Precisely with this objective in mind, the foundation presented a "synthetic but very rigorous" report on why Catalan is key to fighting educational inequalities, a report whose English version is included below. It explains that one of the goals of Catalan schools is linguistic: the aim, in line with the common framework of reference of the Council of Europe, is "for the entire population is to be able to communicate fully and fluently in Catalan and Spanish," as well as in Aranese in the Aran mountain county.

"To ensure the attainment of these language skills, since the 1980s Catalonia has adopted a unified model, a model of non-separation for reasons of language. That is, students are not separated in function of origin or family language, with all students together in the same classroom." This fact, precisely, aims to avoid the division of Catalan society into separate linguistic communities. "This is the fundamental pillar of coexistence and social cohesion."

 

 

 

The report sets out how the Catalan system acts to guarantee equal opportunity in acquiring language skills. It shows how, in particular, schools contribute to the reduction of educational inequality in function of place of origin, when learning official languages. Students' knowledge of Catalan, says the report, comes about due to its central role as the common language in the education system - and the results show that this is achieved without negatively affecting knowledge of Spanish.

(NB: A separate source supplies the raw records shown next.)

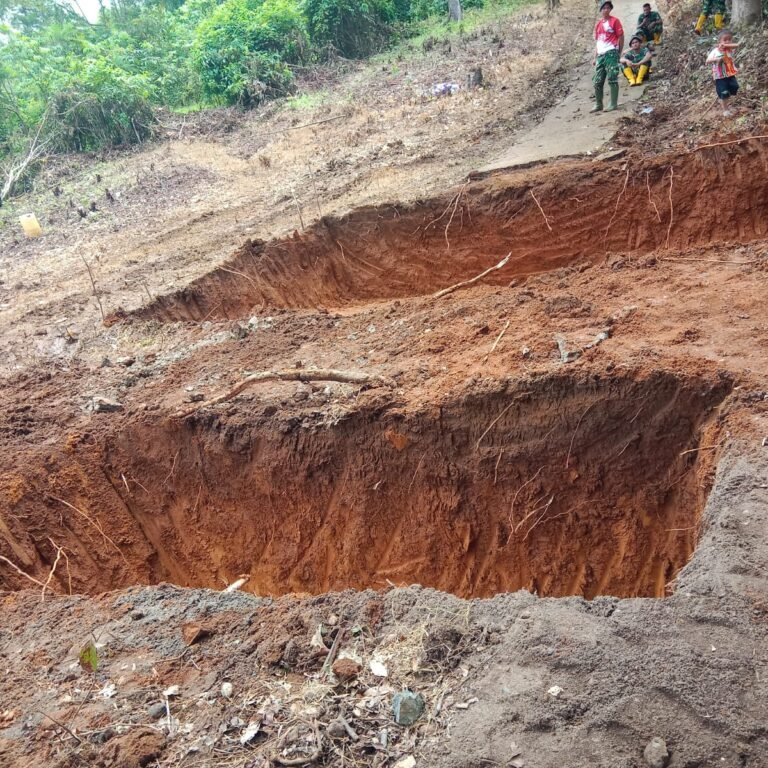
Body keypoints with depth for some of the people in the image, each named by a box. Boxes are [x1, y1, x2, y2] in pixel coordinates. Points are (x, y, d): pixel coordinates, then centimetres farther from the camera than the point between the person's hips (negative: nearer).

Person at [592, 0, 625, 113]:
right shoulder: (598, 24, 15)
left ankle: (613, 104, -4)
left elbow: (621, 37, -1)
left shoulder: (614, 21, -2)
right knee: (597, 81, 6)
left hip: (611, 53, -6)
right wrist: (595, 57, 13)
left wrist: (618, 53, -4)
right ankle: (598, 104, 15)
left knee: (612, 79, -7)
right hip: (601, 55, 6)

It quotes data that shows that language of origin of students leads to no significant statistical differences in school results. Furthermore, compared to other systems used in the Spanish state, the immersion system is the "comparatively most efficient model in bilingual education for students".

The education think tank admits that the Catalan education system "can be improved in many aspects - especially with regards to educational inequality and excessive [socioeconomic] segregation" - but emphasises that "no aspect of this is related to the language of study."